Oylama partilere göre yapılıyor" dedi. Türkiye'nin yardım edilmesi
gereken ülkelerden biri olacağını belirten Rohan, "AB'nin tarım ve
yerel politikası 2015'ten sonra bugünkünün aynısı olmayacak. AB'de
dayanışmanın sürdürülüp sürdürülmeyeceğini bilmiyoruz. Ama kesin
olan tek şey şu: AB bütçesi (şu sıralar GSMH'nın yüzde 1.24 ile)
sınırlı olduğu sürece, bir bütçe patlaması olmayacaktır. Net
ödemede bulunan ülkeler arasındaki Avusturya da daha fazla ödeme
yapmak zorunda kalmayacak" dedi. Rohan, "Türkiye'nin enerji ve
ulaşım açısından jeostratejik konumu, demokrasi ve İslam'ın
birbiriyle bağdaştığına dair diğer İslam ülkelerine verilecek bir
mesaj, Avrupa'nın Türkiye'yi içine alarak ekonomik ve askeri açıdan
güçlenmesi gibi konuların, Türkiye'nin AB üyeliğini savunan
çevrelerin argümanları arasında yer aldığını belirterek, "Türkiye
Arap ülkeleri ve İsrail ile iyi ilişkiler içinde. AB güvenlik
politikası açısından, komşuluk politikası çerçevesinde bu bölge ile
ilgilenmek zorunda" dedi. "SESSİZ DEVRİM" Rohan, Türkiye'nin üyelik
sürecinde gündeme getirilen "İmtiyazlı ortaklık" önerisine de
değinerek, "Böyle bir ortaklık zaten 1963'ten beri var, Türkiye
ortak üye, 1996'dan bu yana da Gümrük Birliği'nde" dedi. Aralık
ayındaki zirvede alınacak kararla ilgili görüşlerini de açıklayan
Rohan, "Komisyon konuya farklı yaklaşacak. Şartlar yerine getirildi
ama Komisyon zayıf noktalara da dikkat çekecek. Komisyonun olumlu
bir tavsiyede bulunması halinde, AB Konseyi'nin Aralık'ta
müzakerelere başlanmasına karar vermemesi için hiç bir neden
göremiyorum. Komisyon Türkiye'deki reformlardan dolayı sessiz bir
devrimden bahsediyor" dedi. Yapılan reformlara karşın uygulamalarda
aksaklık yaşandığı eleştirilerini de değerlendiren Rohan,
"Sistemdeki böylesine köklü bir değişimin iki yıl içinde uygulamaya
geçirilmesini beklemek adilce olmaz. Türkiye'ye diğer adaylardan
daha kötü davranılmaması gerekir. Her şeyi uygulamaya geçirememiş
olmalarına rağmen diğer adaylarda da bu hoş görüldü" diye konuştu.

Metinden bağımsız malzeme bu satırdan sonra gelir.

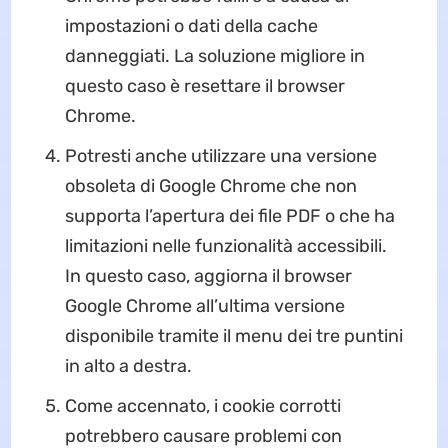
impostazioni o dati della cache
danneggiati. La soluzione migliore in
questo caso è resettare il browser
Chrome.
Potresti anche utilizzare una versione
obsoleta di Google Chrome che non
supporta l’apertura dei file PDF o che ha
limitazioni nelle funzionalità accessibili.
In questo caso, aggiorna il browser
Google Chrome all’ultima versione
disponibile tramite il menu dei tre puntini
in alto a destra.
Come accennato, i cookie corrotti
potrebbero causare problemi con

Avusturyalı diplomat, Avusturyalılar'ın çoğunun Türkiye'nin Birliğe
katılına karşı olduğunun hatırlatılması üzerine ise "Biz en olumsuz
zihniyete sahip ülke olarak tanınıyoruz. Bu konuda üstümüze yok.
Tarihten kaynaklanan tereddütler var. Avusturyalılar komşularının
katılımına bile bundan kazançlı çıkacak başlıca ülke olmalarına
rağmen kuşkulu gözlerle baktı. Bunun sorumlusu politikacılar.
Türkiye konusu popülist amaçlar için kullanılıyor. Şimdiye kadar
bütün başbakanlar AB'nin Türkiye konusundaki kararlarını paylaştı.
Avusturya frenleyici olmamalı" dedi.